====== AVAILABLE DATA ======
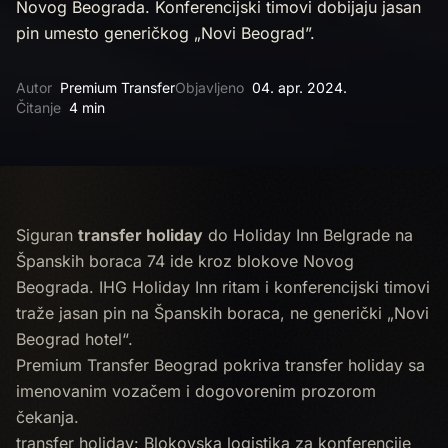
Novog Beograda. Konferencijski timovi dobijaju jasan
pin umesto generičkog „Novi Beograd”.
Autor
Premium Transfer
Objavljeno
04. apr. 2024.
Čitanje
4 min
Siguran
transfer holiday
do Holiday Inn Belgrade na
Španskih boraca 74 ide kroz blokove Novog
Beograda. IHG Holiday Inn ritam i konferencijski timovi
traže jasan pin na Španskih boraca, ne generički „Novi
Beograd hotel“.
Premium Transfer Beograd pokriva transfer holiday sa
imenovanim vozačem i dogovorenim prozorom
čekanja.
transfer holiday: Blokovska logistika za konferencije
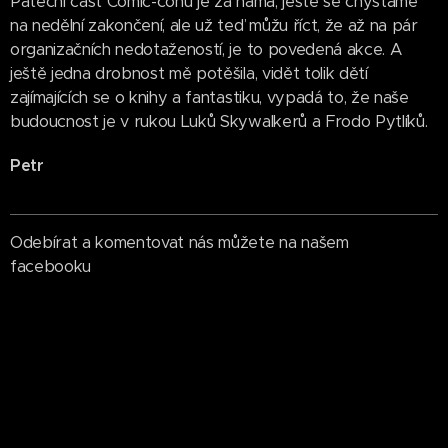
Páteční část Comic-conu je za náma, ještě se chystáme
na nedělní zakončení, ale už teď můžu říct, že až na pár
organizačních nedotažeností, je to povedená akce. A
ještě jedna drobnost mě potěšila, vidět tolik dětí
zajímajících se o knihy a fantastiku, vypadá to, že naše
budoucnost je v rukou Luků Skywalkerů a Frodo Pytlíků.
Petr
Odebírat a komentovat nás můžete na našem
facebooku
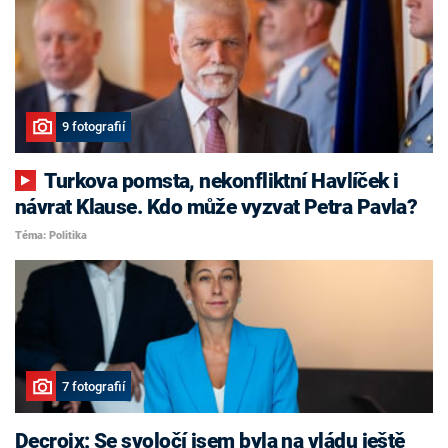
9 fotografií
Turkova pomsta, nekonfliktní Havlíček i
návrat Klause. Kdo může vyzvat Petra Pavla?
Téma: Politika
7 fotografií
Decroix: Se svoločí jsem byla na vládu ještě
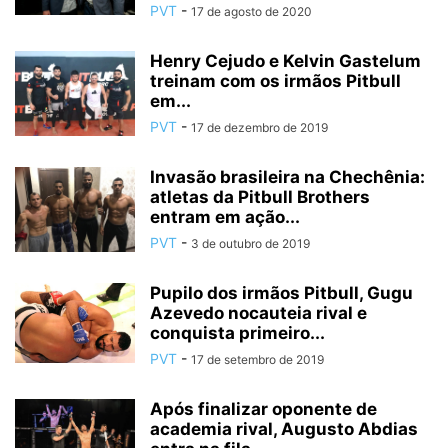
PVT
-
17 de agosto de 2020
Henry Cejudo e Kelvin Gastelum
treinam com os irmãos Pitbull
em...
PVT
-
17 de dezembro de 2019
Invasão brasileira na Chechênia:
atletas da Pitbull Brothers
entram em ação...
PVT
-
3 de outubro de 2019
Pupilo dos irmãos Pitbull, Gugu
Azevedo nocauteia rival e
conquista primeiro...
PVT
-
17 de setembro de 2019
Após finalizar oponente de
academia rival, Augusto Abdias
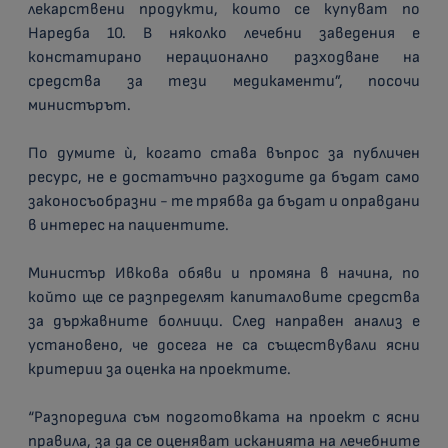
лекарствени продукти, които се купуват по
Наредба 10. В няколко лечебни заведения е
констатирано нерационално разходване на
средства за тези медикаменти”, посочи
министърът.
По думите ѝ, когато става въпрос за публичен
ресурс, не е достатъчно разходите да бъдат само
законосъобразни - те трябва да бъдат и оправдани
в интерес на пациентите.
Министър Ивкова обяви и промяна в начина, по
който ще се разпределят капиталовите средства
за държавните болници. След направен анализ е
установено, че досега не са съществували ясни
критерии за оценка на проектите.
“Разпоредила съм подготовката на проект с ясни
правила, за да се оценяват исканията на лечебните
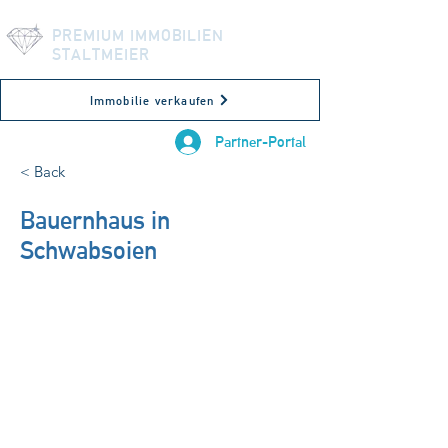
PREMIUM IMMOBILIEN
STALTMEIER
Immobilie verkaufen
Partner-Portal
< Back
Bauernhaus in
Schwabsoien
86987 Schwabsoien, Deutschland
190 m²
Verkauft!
======
● REQUIRED ACTION
Rewrite the lines starting at the one containing "9 fotografií" and ending at the one containing "academia rival, Augusto Abdias", with "Pitbull" replaced by "Pit Bull" and everything else unchanged. Leave the pictures out of your answer.

● ANSWER
9 fotografií
Turkova pomsta, nekonfliktní Havlíček i
návrat Klause. Kdo může vyzvat Petra Pavla?
Téma: Politika
7 fotografií
Decroix: Se svoločí jsem byla na vládu ještě
PVT
-
17 de agosto de 2020
Henry Cejudo e Kelvin Gastelum
treinam com os irmãos Pit Bull
em...
PVT
-
17 de dezembro de 2019
Invasão brasileira na Chechênia:
atletas da Pit Bull Brothers
entram em ação...
PVT
-
3 de outubro de 2019
Pupilo dos irmãos Pit Bull, Gugu
Azevedo nocauteia rival e
conquista primeiro...
PVT
-
17 de setembro de 2019
Após finalizar oponente de
academia rival, Augusto Abdias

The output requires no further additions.